__Requirement a__. Extract the passage of the connector instructions from "Read <app_path>/incremental-analysis/feasibility-report.md into" to "(from the test-scenario-template)" word for word.

Brick 8R -- Marketplace Docs

Read <sdk_marketplace_skill_dir>/SKILL.md for the marketplace-packages change pattern.

Same as Brick 4S. Produce marketplace-changes.md, tell user to apply manually.

Converged Path (both SQL and REST rejoin here)

Brick A -- Metrics Instrumentation

Read <refs_dir>/metrics-template.md into memory.
Spawn a sub-agent. Instructions: add Segment metrics to the connector following the metrics template. Use get_metrics().record_metric() directly -- no custom sinks or decorators. Add calls at: detection, backfill, filter, and workflow-level emission points. Prefix all metrics with <connector>_.
Verify metrics calls exist in the activities file.
PAUSE -- show the user what was implemented and wait for confirmation that the implementation phase is complete before moving to testing.

Brick B -- Test Design

Read <refs_dir>/test-scenario-template.md into memory.
Read <app_path>/incremental-analysis/feasibility-report.md into memory.
Read all implementation code in <app_path>/app/extracts/incremental*.py and <app_path>/app/activities/metadata_extraction.py.

Spawn a sub-agent. Instructions:

Design a test plan at <app_path>/incremental-analysis/test-plan.md. Derive ALL
test scenarios from the feasibility report's risk register and the implemented
code -- do NOT copy test cases from any other connector.

For each file in app/extracts/incremental*.py, identify every branch, edge case,
and error path. Generate unit test cases for each.

For the workflow, generate E2E scenarios from:
- Standard lifecycle categories (from the test-scenario-template)
- One scenario per confirmed risk in the feasibility report
- State management scenarios (always apply)
- Filter scope scenarios (only if connector has scope filters)

Express all scenarios in terms of THIS connector's entities, APIs, and data model.

Verify <app_path>/incremental-analysis/test-plan.md exists.
Read and show the test plan to the user.
PAUSE -- wait for explicit user confirmation that the test plan is sufficient.

Brick C -- Test Implementation (parallel)

Read <app_path>/incremental-analysis/test-plan.md into memory.
Read existing test patterns from <app_path>/tests/unit/ (conftest, fixtures, mocks).

Spawn two sub-agents in parallel:

Sub-agent A -- Unit Tests:

Implement unit tests from the test plan. Read every file in
<app_path>/app/extracts/incremental*.py and each new activity in
<app_path>/app/activities/metadata_extraction.py.

__Data for this task__.

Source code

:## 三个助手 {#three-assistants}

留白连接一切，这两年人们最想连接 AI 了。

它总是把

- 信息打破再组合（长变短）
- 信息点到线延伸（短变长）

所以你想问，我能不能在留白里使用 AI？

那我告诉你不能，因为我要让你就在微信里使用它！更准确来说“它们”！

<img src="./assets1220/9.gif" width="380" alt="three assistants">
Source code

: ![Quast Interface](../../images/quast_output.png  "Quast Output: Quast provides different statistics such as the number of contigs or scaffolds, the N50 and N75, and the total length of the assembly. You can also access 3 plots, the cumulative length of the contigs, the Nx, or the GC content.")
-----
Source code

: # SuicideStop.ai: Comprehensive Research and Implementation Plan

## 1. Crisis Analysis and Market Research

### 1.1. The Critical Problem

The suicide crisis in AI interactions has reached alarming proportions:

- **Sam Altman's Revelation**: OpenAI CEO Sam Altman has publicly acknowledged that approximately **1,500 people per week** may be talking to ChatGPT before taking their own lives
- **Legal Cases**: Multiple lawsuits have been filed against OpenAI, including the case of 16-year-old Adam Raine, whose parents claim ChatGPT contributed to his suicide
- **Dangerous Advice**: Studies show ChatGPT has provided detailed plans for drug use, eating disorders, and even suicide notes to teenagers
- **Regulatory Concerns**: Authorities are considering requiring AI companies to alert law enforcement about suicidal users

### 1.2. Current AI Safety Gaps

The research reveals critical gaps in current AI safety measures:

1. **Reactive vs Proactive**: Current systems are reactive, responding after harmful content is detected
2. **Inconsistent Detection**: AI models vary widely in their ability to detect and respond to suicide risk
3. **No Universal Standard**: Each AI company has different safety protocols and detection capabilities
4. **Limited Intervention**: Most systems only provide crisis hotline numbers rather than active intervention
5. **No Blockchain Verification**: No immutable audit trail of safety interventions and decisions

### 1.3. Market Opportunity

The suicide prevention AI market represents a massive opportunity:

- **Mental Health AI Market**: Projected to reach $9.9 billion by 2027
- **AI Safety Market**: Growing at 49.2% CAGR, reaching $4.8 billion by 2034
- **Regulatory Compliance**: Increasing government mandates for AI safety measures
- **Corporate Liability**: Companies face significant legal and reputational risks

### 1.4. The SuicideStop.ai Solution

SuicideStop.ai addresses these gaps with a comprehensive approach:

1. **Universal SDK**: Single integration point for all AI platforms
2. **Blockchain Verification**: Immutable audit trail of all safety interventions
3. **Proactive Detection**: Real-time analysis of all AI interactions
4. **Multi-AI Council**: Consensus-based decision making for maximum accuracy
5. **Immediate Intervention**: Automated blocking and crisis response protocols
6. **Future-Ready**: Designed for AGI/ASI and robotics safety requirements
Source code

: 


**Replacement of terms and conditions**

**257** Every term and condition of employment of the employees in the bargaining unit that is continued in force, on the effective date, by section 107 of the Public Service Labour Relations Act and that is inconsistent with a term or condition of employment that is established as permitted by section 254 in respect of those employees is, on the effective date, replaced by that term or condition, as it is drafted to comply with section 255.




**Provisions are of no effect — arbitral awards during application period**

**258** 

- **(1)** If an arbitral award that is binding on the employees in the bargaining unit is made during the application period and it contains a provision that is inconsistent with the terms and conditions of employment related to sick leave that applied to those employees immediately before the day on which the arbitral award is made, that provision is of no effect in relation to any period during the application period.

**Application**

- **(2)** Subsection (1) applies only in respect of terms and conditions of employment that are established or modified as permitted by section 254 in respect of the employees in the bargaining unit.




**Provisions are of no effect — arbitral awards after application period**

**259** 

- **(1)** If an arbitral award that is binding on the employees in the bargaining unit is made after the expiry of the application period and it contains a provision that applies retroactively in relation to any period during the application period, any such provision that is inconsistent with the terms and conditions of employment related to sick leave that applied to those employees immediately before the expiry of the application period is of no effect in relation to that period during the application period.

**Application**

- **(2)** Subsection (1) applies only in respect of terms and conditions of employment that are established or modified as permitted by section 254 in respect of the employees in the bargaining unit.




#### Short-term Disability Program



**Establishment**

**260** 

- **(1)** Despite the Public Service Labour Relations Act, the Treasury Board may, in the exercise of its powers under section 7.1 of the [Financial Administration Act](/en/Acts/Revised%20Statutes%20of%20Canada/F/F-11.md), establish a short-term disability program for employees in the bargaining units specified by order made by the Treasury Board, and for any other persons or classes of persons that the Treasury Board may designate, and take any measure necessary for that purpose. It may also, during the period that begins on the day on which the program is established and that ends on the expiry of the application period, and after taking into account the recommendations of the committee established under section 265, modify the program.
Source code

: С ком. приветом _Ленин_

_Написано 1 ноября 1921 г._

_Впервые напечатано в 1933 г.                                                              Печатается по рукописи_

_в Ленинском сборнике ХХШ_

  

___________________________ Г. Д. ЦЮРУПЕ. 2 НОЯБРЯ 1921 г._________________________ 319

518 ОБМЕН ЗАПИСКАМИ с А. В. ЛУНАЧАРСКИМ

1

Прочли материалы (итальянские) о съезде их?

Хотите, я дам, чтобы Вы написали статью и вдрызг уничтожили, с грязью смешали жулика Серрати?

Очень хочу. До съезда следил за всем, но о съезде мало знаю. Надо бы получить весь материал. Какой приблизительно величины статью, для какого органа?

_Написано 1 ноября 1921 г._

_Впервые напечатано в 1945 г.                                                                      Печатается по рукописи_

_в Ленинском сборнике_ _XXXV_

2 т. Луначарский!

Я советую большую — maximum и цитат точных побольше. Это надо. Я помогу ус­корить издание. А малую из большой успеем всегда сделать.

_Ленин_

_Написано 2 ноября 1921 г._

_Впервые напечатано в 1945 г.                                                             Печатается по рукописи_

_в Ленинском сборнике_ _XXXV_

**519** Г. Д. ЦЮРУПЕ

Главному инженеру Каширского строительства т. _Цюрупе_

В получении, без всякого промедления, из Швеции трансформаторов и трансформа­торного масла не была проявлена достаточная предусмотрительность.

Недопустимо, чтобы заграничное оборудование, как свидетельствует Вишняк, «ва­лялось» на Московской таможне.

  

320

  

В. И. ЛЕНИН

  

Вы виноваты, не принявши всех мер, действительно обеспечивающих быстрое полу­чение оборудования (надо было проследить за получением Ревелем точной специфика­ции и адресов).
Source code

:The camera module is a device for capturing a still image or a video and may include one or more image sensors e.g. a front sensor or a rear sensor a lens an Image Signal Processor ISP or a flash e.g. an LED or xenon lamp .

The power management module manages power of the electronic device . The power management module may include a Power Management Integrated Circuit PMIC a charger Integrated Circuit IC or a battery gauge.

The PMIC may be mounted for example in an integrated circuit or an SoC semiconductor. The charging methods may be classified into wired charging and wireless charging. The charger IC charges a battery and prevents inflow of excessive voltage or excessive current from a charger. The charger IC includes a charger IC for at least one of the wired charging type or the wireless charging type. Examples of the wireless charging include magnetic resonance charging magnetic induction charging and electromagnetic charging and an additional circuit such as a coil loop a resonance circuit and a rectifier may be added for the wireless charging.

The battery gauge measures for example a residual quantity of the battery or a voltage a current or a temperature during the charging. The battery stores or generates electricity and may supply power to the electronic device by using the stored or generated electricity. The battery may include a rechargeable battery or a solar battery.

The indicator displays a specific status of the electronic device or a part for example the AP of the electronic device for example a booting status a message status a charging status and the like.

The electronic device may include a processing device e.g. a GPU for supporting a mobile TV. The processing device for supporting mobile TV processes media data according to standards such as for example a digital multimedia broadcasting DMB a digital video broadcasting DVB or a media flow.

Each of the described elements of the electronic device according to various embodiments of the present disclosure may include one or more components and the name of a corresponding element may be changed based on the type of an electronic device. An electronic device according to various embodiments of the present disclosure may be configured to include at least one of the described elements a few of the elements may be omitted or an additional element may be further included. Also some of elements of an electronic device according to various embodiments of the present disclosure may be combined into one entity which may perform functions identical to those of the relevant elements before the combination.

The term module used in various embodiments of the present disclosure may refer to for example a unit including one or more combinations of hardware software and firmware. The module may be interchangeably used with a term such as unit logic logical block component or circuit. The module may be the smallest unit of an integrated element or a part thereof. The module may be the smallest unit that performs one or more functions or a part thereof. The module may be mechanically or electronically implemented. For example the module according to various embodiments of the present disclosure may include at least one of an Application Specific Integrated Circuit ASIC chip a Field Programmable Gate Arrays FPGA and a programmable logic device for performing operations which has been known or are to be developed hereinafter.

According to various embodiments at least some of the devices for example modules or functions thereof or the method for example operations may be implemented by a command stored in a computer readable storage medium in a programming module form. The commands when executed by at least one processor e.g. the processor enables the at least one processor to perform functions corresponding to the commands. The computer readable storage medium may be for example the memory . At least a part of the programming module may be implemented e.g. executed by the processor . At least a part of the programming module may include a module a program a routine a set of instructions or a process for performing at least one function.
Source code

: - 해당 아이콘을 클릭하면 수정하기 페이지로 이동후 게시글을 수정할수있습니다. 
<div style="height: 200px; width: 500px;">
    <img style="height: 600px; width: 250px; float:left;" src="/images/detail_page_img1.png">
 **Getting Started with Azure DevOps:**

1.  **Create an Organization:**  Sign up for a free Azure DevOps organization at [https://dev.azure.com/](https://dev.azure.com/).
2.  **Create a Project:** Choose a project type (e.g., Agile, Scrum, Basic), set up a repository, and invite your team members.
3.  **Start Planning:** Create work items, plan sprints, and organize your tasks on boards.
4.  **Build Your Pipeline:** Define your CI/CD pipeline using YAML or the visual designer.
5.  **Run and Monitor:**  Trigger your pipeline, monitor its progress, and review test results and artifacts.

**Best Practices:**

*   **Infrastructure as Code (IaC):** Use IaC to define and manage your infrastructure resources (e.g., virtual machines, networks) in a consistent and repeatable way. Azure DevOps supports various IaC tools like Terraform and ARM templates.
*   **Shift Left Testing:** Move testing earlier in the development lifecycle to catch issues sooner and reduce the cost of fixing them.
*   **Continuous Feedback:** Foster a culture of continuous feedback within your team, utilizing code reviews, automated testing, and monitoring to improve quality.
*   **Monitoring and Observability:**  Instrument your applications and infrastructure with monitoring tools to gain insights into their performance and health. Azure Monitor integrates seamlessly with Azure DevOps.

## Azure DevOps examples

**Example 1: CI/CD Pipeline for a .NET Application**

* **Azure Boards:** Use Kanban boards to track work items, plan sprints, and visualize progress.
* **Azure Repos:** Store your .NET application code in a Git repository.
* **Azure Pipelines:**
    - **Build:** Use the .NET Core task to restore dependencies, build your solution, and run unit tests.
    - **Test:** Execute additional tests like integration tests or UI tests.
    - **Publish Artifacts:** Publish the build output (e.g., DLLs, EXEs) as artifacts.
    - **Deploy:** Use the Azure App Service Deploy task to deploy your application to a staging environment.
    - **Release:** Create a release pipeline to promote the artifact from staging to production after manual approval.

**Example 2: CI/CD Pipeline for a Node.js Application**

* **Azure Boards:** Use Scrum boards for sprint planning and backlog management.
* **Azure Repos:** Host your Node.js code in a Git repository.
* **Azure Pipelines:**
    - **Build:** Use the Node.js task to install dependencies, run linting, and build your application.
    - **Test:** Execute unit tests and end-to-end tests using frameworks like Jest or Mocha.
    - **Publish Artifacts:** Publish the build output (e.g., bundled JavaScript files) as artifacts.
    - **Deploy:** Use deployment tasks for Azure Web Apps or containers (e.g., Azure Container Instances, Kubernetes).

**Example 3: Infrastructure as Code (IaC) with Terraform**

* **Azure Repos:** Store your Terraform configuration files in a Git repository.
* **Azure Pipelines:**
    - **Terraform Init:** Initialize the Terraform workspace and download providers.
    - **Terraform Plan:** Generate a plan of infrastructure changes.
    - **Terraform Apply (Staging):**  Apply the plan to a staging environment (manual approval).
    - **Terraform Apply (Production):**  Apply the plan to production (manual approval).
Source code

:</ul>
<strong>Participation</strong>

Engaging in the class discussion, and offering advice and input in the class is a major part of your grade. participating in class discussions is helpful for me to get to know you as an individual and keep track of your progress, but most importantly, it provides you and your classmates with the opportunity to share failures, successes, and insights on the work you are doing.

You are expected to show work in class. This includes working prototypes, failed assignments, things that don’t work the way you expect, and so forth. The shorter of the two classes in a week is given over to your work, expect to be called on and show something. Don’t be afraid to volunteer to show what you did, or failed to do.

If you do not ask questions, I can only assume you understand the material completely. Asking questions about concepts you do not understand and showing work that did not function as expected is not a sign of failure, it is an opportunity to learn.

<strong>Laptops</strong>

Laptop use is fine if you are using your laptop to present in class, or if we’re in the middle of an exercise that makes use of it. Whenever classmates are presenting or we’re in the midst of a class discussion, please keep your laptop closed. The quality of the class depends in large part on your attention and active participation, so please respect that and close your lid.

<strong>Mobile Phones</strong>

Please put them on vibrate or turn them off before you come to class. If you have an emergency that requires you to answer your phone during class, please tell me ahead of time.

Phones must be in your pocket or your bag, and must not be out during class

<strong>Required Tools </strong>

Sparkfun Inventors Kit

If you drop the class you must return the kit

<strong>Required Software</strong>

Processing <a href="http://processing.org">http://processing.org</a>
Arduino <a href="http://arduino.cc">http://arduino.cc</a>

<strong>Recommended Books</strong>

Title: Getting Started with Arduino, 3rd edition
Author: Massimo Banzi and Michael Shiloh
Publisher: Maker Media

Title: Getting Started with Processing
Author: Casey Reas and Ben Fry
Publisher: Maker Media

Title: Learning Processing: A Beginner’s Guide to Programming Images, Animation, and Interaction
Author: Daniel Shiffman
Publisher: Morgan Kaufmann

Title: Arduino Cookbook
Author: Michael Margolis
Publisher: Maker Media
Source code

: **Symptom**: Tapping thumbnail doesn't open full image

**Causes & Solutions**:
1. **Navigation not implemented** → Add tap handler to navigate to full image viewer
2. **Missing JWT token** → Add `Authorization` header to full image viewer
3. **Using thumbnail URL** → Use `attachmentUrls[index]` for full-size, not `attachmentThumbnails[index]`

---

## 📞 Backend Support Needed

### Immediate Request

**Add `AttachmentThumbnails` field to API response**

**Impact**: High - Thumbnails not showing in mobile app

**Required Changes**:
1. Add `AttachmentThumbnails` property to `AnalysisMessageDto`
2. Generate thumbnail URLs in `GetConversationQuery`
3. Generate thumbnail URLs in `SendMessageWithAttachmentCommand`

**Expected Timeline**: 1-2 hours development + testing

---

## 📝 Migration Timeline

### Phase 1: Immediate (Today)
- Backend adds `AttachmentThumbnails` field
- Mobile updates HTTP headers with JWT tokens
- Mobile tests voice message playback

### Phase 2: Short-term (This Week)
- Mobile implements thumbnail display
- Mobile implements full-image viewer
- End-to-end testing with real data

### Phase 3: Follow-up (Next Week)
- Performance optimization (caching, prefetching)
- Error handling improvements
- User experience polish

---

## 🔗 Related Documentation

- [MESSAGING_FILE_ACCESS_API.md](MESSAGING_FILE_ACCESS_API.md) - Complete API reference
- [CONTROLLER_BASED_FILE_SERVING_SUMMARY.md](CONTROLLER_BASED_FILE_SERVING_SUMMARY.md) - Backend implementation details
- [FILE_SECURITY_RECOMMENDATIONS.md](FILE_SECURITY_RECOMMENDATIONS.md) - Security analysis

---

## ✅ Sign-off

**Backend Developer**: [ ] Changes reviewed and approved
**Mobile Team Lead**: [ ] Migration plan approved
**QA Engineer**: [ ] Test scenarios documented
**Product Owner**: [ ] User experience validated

__Requirement b__. Copy the rows from the line with "Очень хочу. До" to the line with "The power management module manages" exactly, including both of those lines.

__Task answer a__.
Read <app_path>/incremental-analysis/feasibility-report.md into memory.
Read all implementation code in <app_path>/app/extracts/incremental*.py and <app_path>/app/activities/metadata_extraction.py.

Spawn a sub-agent. Instructions:

Design a test plan at <app_path>/incremental-analysis/test-plan.md. Derive ALL
test scenarios from the feasibility report's risk register and the implemented
code -- do NOT copy test cases from any other connector.

For each file in app/extracts/incremental*.py, identify every branch, edge case,
and error path. Generate unit test cases for each.

For the workflow, generate E2E scenarios from:
- Standard lifecycle categories (from the test-scenario-template)

__Task answer b__.
Очень хочу. До съезда следил за всем, но о съезде мало знаю. Надо бы получить весь материал. Какой приблизительно величины статью, для какого органа?

_Написано 1 ноября 1921 г._

_Впервые напечатано в 1945 г.                                                                      Печатается по рукописи_

_в Ленинском сборнике_ _XXXV_

2 т. Луначарский!

Я советую большую — maximum и цитат точных побольше. Это надо. Я помогу ус­корить издание. А малую из большой успеем всегда сделать.

_Ленин_

_Написано 2 ноября 1921 г._

_Впервые напечатано в 1945 г.                                                             Печатается по рукописи_

_в Ленинском сборнике_ _XXXV_

**519** Г. Д. ЦЮРУПЕ

Главному инженеру Каширского строительства т. _Цюрупе_

В получении, без всякого промедления, из Швеции трансформаторов и трансформа­торного масла не была проявлена достаточная предусмотрительность.

Недопустимо, чтобы заграничное оборудование, как свидетельствует Вишняк, «ва­лялось» на Московской таможне.

  

320

  

В. И. ЛЕНИН

  

Вы виноваты, не принявши всех мер, действительно обеспечивающих быстрое полу­чение оборудования (надо было проследить за получением Ревелем точной специфика­ции и адресов).
Source code

:The camera module is a device for capturing a still image or a video and may include one or more image sensors e.g. a front sensor or a rear sensor a lens an Image Signal Processor ISP or a flash e.g. an LED or xenon lamp .

The power management module manages power of the electronic device . The power management module may include a Power Management Integrated Circuit PMIC a charger Integrated Circuit IC or a battery gauge.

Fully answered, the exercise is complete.